Allender writes, “When you are no longer in bondage to shame and contempt, you enjoy a greater capacity to be who you are and to delight not just in life, but also in the One who made you to be in relationship with him.” Because of the mercy and grace of an extraordinary God, I have found freedom even in captivity. God is restoring my heart, but in doing so has given me a great burden for my brothers.
It is good that we reach out to current victims of sexual abuse to help them heal physically, emotionally, and spiritually; however, what are we willing to do to help those whose wounds have festered for decades? How do we begin reaching out as the body of Christ to touch the untouchable, forgive the unforgivable, and love the unlovable?
“God at Work Along the Refugee Highway” was excellent.
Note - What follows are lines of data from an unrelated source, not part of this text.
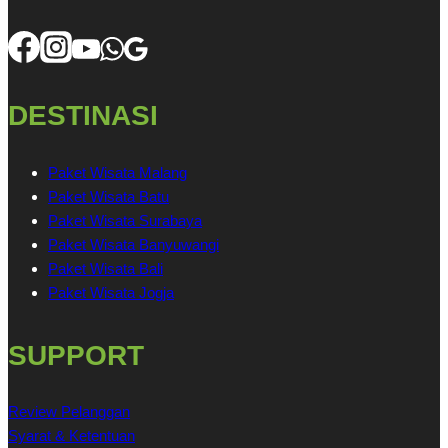
DESTINASI
Paket Wisata Malang
Paket Wisata Batu
Paket Wisata Surabaya
Paket Wisata Banyuwangi
Paket Wisata Bali
Paket Wisata Jogja
SUPPORT
Review Pelanggan
Syarat & Ketentuan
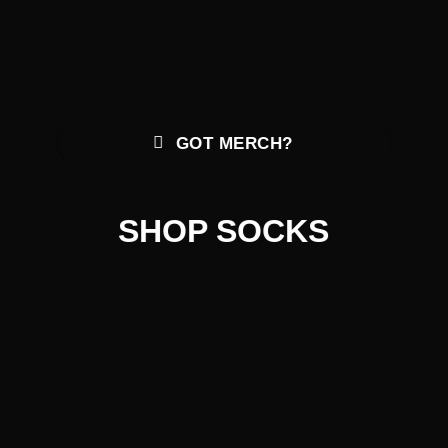
GOT MERCH?
SHOP SOCKS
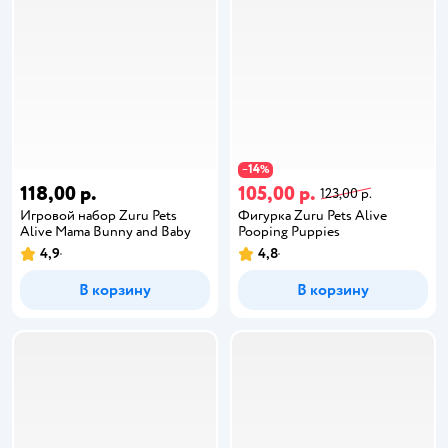
14
−
%
118,00 р.
105,00 р.
123,00 р.
Игровой набор Zuru Pets
Фигурка Zuru Pets Alive
Alive Mama Bunny and Baby
Pooping Puppies
4,9
4,8
В корзину
В корзину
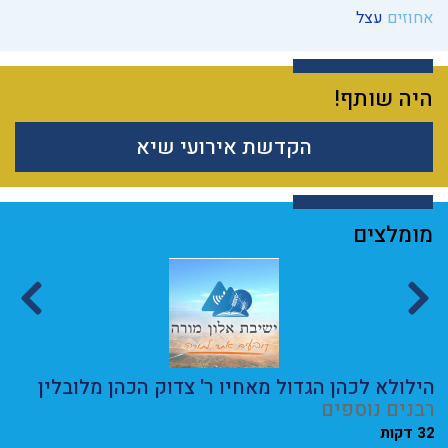
אחוזים
עצל
היה שותף!
הקדשת אירועי שיא
מומלצים
הילולא לכהן הגדול מאחיו ר' צדוק הכהן מלובלין
מ
ת
רבנים נוספים
ה
32 דקות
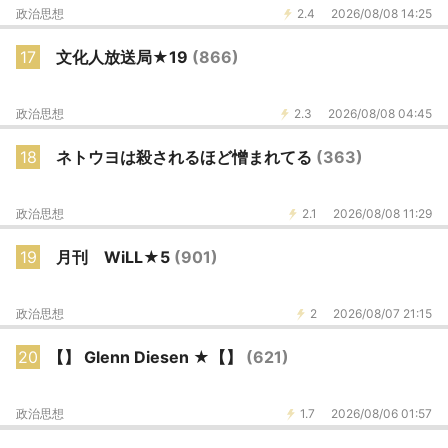
政治思想
2.4
2026/08/08 14:25
17
文化人放送局★19
(866)
政治思想
2.3
2026/08/08 04:45
18
ネトウヨは殺されるほど憎まれてる
(363)
政治思想
2.1
2026/08/08 11:29
19
月刊 WiLL★5
(901)
政治思想
2
2026/08/07 21:15
20
【】 Glenn Diesen ★【】
(621)
政治思想
1.7
2026/08/06 01:57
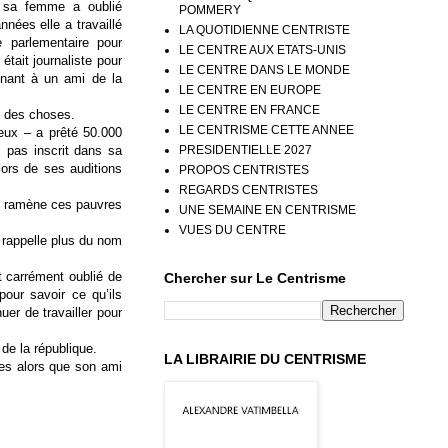
 sa femme a oublié
POMMERY
nées elle a travaillé
LA QUOTIDIENNE CENTRISTE
 parlementaire pour
LE CENTRE AUX ETATS-UNIS
 était journaliste pour
LE CENTRE DANS LE MONDE
enant à un ami de la
LE CENTRE EN EUROPE
LE CENTRE EN FRANCE
e des choses.
LE CENTRISME CETTE ANNEE
eux – a prêté 50.000
PRESIDENTIELLE 2027
c pas inscrit dans sa
lors de ses auditions
PROPOS CENTRISTES
REGARDS CENTRISTES
it, ramène ces pauvres
UNE SEMAINE EN CENTRISME
VUES DU CENTRE
e rappelle plus du nom
t carrément oublié de
Chercher sur Le Centrisme
pour savoir ce qu’ils
uer de travailler pour
de la république.
LA LIBRAIRIE DU CENTRISME
res alors que son ami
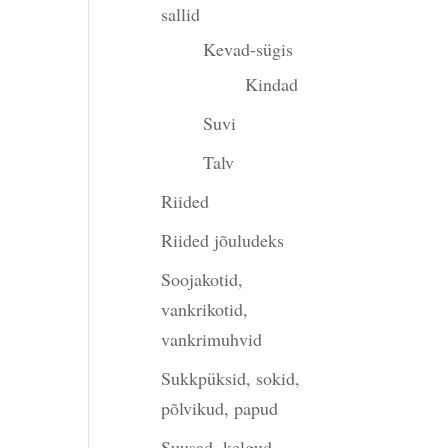
gune
sallid
Kevad-sügis
Kindad
00.
Suvi
Talv
Riided
Riided jõuludeks
Soojakotid,
vankrikotid,
vankrimuhvid
Sukkpüksid, sokid,
põlvikud, papud
Suusad, kelgud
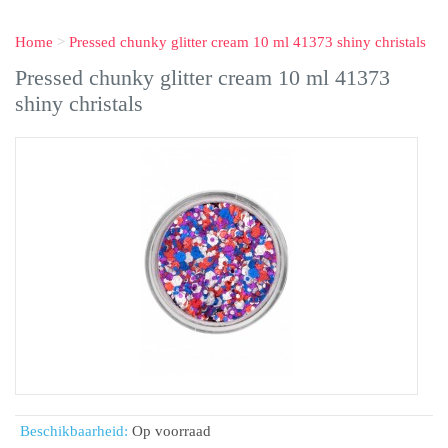
Home
>
Pressed chunky glitter cream 10 ml 41373 shiny christals
Pressed chunky glitter cream 10 ml 41373
shiny christals
Beschikbaarheid:
Op voorraad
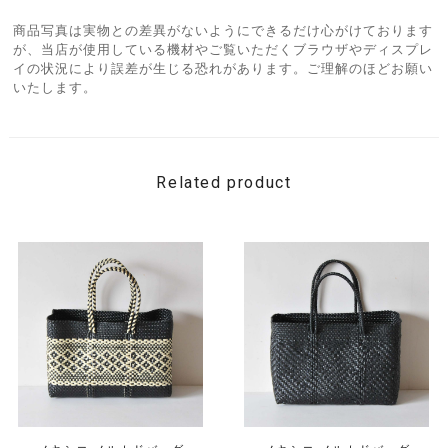
商品写真は実物との差異がないようにできるだけ心がけております
が、当店が使用している機材やご覧いただくブラウザやディスプレ
イの状況により誤差が生じる恐れがあります。ご理解のほどお願い
いたします。
Related product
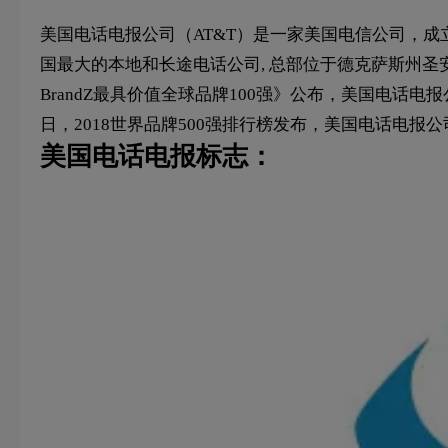
美国电话电报公司（AT&T）是一家美国电信公司，成立
国最大的本地和长途电话公司, 总部位于德克萨斯州圣安东尼
BrandZ最具价值全球品牌100强》公布，美国电话电报公司
日，2018世界品牌500强排行榜发布，美国电话电报公
美国电话电报标志：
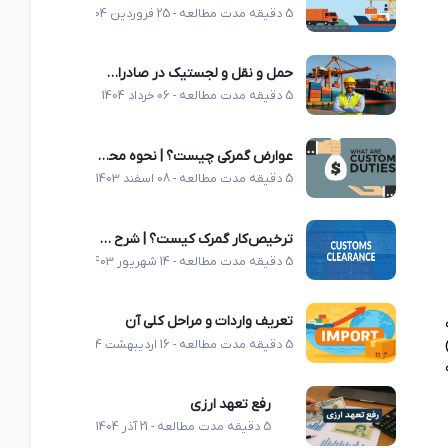
5 دقیقه مدت مطالعه - 25 فروردین 1404
حمل‌ و نقل و لجستیک در صادرات: رمز موفقیت صادرکنندگان ایرانی
5 دقیقه مدت مطالعه - 06 خرداد 1404
عوارض گمرکی چیست؟ | نحوه محاسبه و پرداخت عوارض گمرکی در سال 1404 (راهنمای جامع)
5 دقیقه مدت مطالعه - 08 اسفند 1403
ترخیص‌کار گمرک کیست؟ | شرح کامل وظایف، مهارت‌ها و نکات کلیدی در ترخیص کالا
5 دقیقه مدت مطالعه - 14 شهریور 1403
تعریف واردات و مراحل کلی آن
 قرقیزستان را دارند، یک فرم ویژه به نام CT-3 (گواهی مبدا CT3)
5 دقیقه مدت مطالعه - 16 اردیبهشت 1404
 به
رفع تعهد ارزی
5 دقیقه مدت مطالعه - 21 آذر 1404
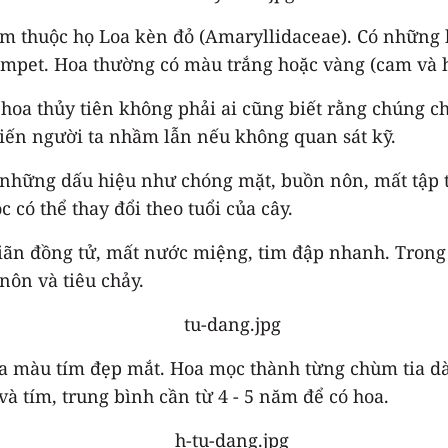
năm thuộc họ Loa kèn đỏ (Amaryllidaceae). Có những 
mpet. Hoa thường có màu trắng hoặc vàng (cam và h
a thủy tiên không phải ai cũng biết rằng chúng chứ
 khiến người ta nhầm lẫn nếu không quan sát kỹ.
 những dấu hiệu như chóng mặt, buồn nôn, mất tập tru
 có thể thay đổi theo tuổi của cây.
giãn đồng tử, mất nước miệng, tim đập nhanh. Trong k
nôn và tiêu chảy.
ó hoa màu tím đẹp mắt. Hoa mọc thành từng chùm tia 
và tím, trung bình cần từ 4 - 5 năm để có hoa.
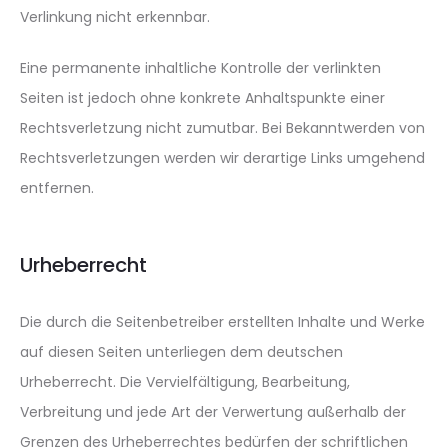
Verlinkung nicht erkennbar.
Eine permanente inhaltliche Kontrolle der verlinkten
Seiten ist jedoch ohne konkrete Anhaltspunkte einer
Rechtsverletzung nicht zumutbar. Bei Bekanntwerden von
Rechtsverletzungen werden wir derartige Links umgehend
entfernen.
Urheberrecht
Die durch die Seitenbetreiber erstellten Inhalte und Werke
auf diesen Seiten unterliegen dem deutschen
Urheberrecht. Die Vervielfältigung, Bearbeitung,
Verbreitung und jede Art der Verwertung außerhalb der
Grenzen des Urheberrechtes bedürfen der schriftlichen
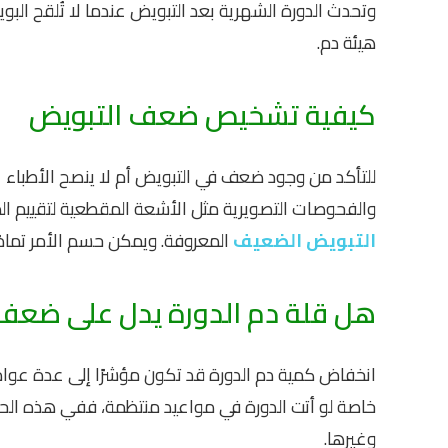
وتحدث الدورة الشهرية بعد التبويض عندما لا تُلقح الب
هيئة دم.
كيفية تشخيص ضعف التبويض
للتأكد من وجود ضعف في التبويض أم لا ينصح الأطباء 
والفحوصات التصويرية مثل الأشعة المقطعية لتقييم ال
التبويض الضعيف
المعروفة. ويمكن حسم الأمر تمامً
هل قلة دم الدورة يدل على ضعف
انخفاض كمية دم الدورة قد تكون مؤشرًا إلى عدة عوامل
خاصة لو أتت الدورة في مواعيد منتظمة، ففي هذه الحا
وغيرها.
It was well-written, informative, and best of all, contained a bunch of photos. I really appreciate that the photos are of the people and places mentioned. I love the type of journalism that features consistent photos relevant to the article throughout the text. It was a great read.
May God use this in galvanizing his people to bring his good and beautiful kingdom into the lives of these suffering people!
I thought the image was an illustration when I first saw it. It is truly an award-worthy photograph by Italian photojournalist Antonio Masiello.
Kudos to @CTmagazine for this month’s cover story, which is equally heartbreaking and hopeful.
This article needs to be read by everyone. Seriously.
If you only read one article this month . . . read this one.
This. So good. Powerful.
No words . . .
Thank you, Kathie Lee Gifford, for never being afraid to share your faith and how God has been your strength in all of your life’s journeys. I, too, gave my life to Christ at age 12 after watching a Billy Graham movie some 50 years ago. His crusades with the music of George Beverly Shea and the legacy of his never-changing message have inspired me to strive to attain his steadfast faith.